Un git push. C’est, à peu près, tout ce qu’il fallait.
Pas d’exploit sophistiqué, pas de vulnérabilité zero-day dans une librairie obscure. Juste une commande que des millions de développeurs tapent des dizaines de fois par jour, et qui, jusqu’au 4 mars 2026, pouvait suffire à prendre le contrôle de serveurs internes de GitHub. Et potentiellement accéder aux dépôts privés de n’importe quelle organisation hébergée sur la plateforme.
La faille, référencée CVE-2026-3854, a été découverte par l’équipe Wiz Research et rendue publique le 28 avril. Elle touche deux cibles distinctes : GitHub.com, la plateforme cloud utilisée par des centaines de millions de développeurs dans le monde, et GitHub Enterprise Server (GHES), la version auto-hébergée utilisée par les grandes entreprises et administrations.



Comprendre le problème
Pour comprendre la faille, il faut d’abord comprendre ce qui se passe en coulisses quand vous poussez du code sur GitHub. Votre commande ne va pas directement dans un dépôt, elle traverse une chaîne de plusieurs services internes, chacun écrit dans un langage différent, qui se passent des informations via un header HTTP interne, appelé X-Stat.

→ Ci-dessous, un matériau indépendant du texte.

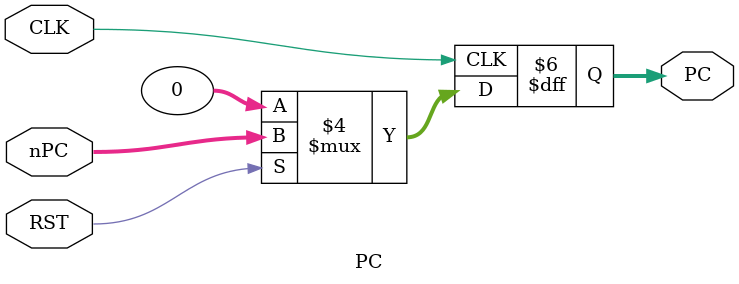
<source format=v>
`timescale 1ns / 1ps


module PC(input RST,
          input CLK,  
          input [31:0] nPC,
          output reg [31:0] PC);

    always @ (posedge CLK)
        begin
            
            if (RST == 0)PC <= 0;
            else PC <= nPC;
        end
          
endmodule

</source>
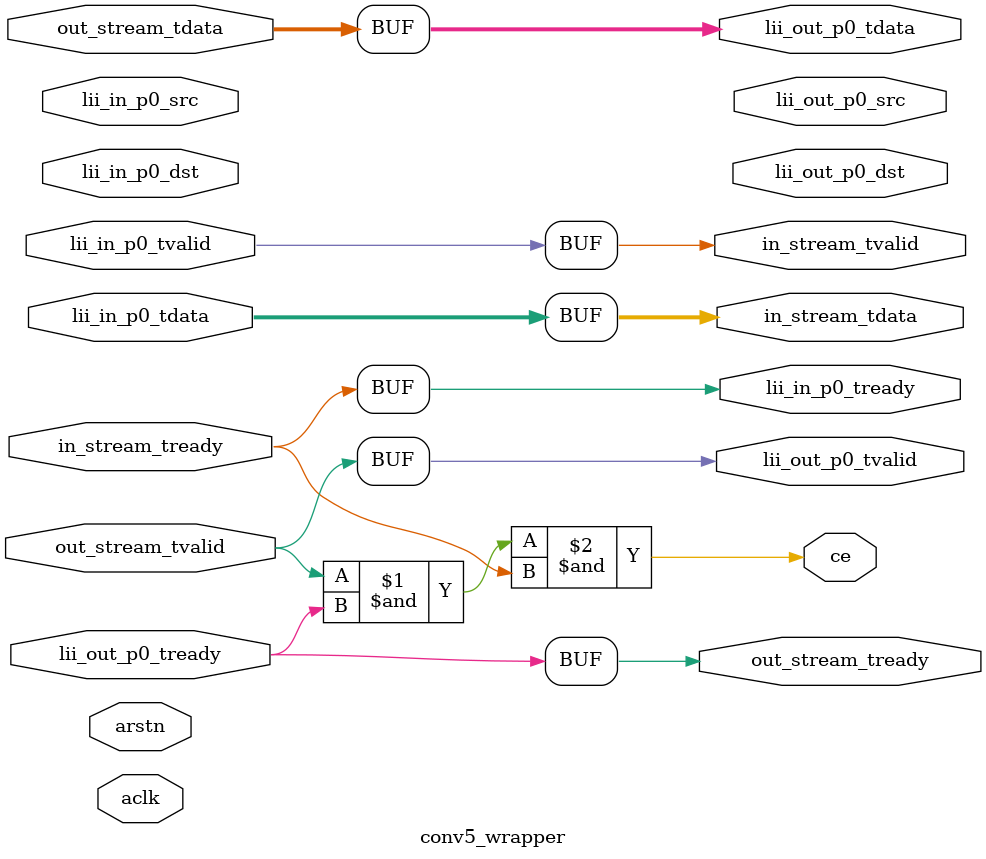
<source format=v>
`timescale 1ns/1ps

module conv5_wrapper
#(
    parameter NIN  = 1,   // logic input streams
    parameter NOUT = 1,  // logic output streams
    parameter P    = 1,              // phy in channels
    parameter Q    = 1,             // phy out channels
    parameter PW   = 128              // packing width
)
(
    // ------ clock and reset ------
    input  wire                     aclk,
    input  wire                     arstn,
    // ------ LII phy input ------
    input  wire [PW-1:0]            lii_in_p0_tdata,
    input  wire                     lii_in_p0_tvalid,
    output wire                     lii_in_p0_tready,
    input  wire [7:0]               lii_in_p0_src,
    input  wire [7:0]               lii_in_p0_dst,
    // ------ LII phy output ------
    output wire [PW-1:0]            lii_out_p0_tdata,
    output wire                     lii_out_p0_tvalid,
    input  wire                     lii_out_p0_tready,
    output wire [7:0]               lii_out_p0_src,
    output wire [7:0]               lii_out_p0_dst,
    // ------ connection to HLS kernel ------
    output wire [127:0]   in_stream_tdata,
    output wire                     in_stream_tvalid,
    input  wire                     in_stream_tready,
    input  wire [127:0]   out_stream_tdata,
    input  wire                     out_stream_tvalid,
    output wire                     out_stream_tready,
    // ------ clock enable for HLS kernel ------
    output wire                     ce
);

    // ========= input: unpack =========
    assign lii_in_p0_tready =
        in_stream_tready;
    assign in_stream_tdata  = lii_in_p0_tdata[127:0];
    assign in_stream_tvalid = lii_in_p0_tvalid;

    // ========= output: pack =========
    assign lii_out_p0_tvalid = 
        out_stream_tvalid;
    assign lii_out_p0_tdata = {
        out_stream_tdata
    };
    assign { out_stream_tready } =
           { lii_out_p0_tready };

    // ========= kernel clock gating =========
    assign ce = (out_stream_tvalid) &
                (lii_out_p0_tready) &
                (lii_in_p0_tready);
endmodule
</source>
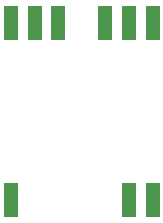
<source format=gbp>
%TF.GenerationSoftware,KiCad,Pcbnew,6.0.5-a6ca702e91~116~ubuntu20.04.1*%
%TF.CreationDate,2022-06-29T22:37:49-06:00*%
%TF.ProjectId,fancy-node,66616e63-792d-46e6-9f64-652e6b696361,rev?*%
%TF.SameCoordinates,Original*%
%TF.FileFunction,Paste,Bot*%
%TF.FilePolarity,Positive*%
%FSLAX46Y46*%
G04 Gerber Fmt 4.6, Leading zero omitted, Abs format (unit mm)*
G04 Created by KiCad (PCBNEW 6.0.5-a6ca702e91~116~ubuntu20.04.1) date 2022-06-29 22:37:49*
%MOMM*%
%LPD*%
G01*
G04 APERTURE LIST*
%ADD10R,1.198880X2.999740*%
G04 APERTURE END LIST*
D10*
%TO.C,U6*%
X46500520Y-66401920D03*
X48502040Y-66401920D03*
X50501020Y-66401920D03*
X54498980Y-66401920D03*
X56497960Y-66401920D03*
X58499480Y-66401920D03*
X58499480Y-81398080D03*
X56497960Y-81398080D03*
X46500520Y-81398080D03*
%TD*%
M02*

</source>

Ce header fonctionne comme un formulaire à cases qui contient des paires « clé=valeur » séparées par des points-virgules : la politique de fichiers trop volumineux, les règles de nommage des branches, les droits de l’utilisateur… tout transite par là.
Le premier service de la chaîne, nommé « babeld », construit ce header après avoir vérifié l’identité de l’utilisateur. Les services suivants lui font confiance les yeux fermés.
Problème : quand ce fameux babeld intègre des push options dans ce header, c’est‑à‑dire des chaînes arbitraires que l’utilisateur peut passer via la commande git push -o, il ne filtre pas les points‑virgules. Or le point‑virgule joue précisément le rôle de délimiteur dans le header, ce qui permet à un attaquant d’injecter de nouveaux champs en glissant donc un point-virgule dans sa push option. Quand une clé est dupliquée, la dernière valeur l’emporte et l’attaquant peut donc écraser n’importe quel paramètre de sécurité défini en amont.
Les chercheurs de Wiz ont identifié plusieurs champs internes particulièrement sensibles pouvant être injectés de cette manière. Trois d’entre eux, combinés, ouvrent la voie à une exécution de code arbitraire à distance complète sur l’infrastructure interne de GitHub.
Des millions de dépôts à portée
Sur GitHub Enterprise Server, l’exploitation était directe. Sur GitHub.com, une subtilité supplémentaire entrait en jeu : les custom hooks sont désactivés par défaut sur la plateforme cloud. Mais Wiz a découvert qu’un flag supplémentaire dans le même header, contrôlant l’activation du mode Enterprise, était lui aussi injectable via le même mécanisme. Une injection de plus, et la chaîne complète fonctionnait.
Ce qui rend cette découverte notable dépasse la vulnérabilité elle-même. Wiz souligne explicitement que l’analyse a été rendue possible par du reverse engineering augmenté par IA, via un outil appelé IDA MCP. Analyser les binaires compilés et propriétaires qui constituent l’infrastructure interne de GitHub était auparavant trop coûteux en temps pour être systématique. Avec ces outils, les chercheurs ont pu reconstruire les protocoles internes et tracer le flux des données utilisateur à travers toute la chaîne, rapidement. Cela est présenté comme l’une des premières CVE critiques découvertes de cette manière dans des binaires closed-source.
GitHub.com a reçu un correctif six heures après le signalement, le 4 mars 2026. Pour GHES, des patches ont été publiés pour toutes les versions supportées. La mise à jour vers la version 3.19.3 ou ultérieure est la seule action à effectuer. Au moment de la divulgation publique, le 28 avril, 88 % des instances GHES recensées par Wiz étaient encore vulnérables.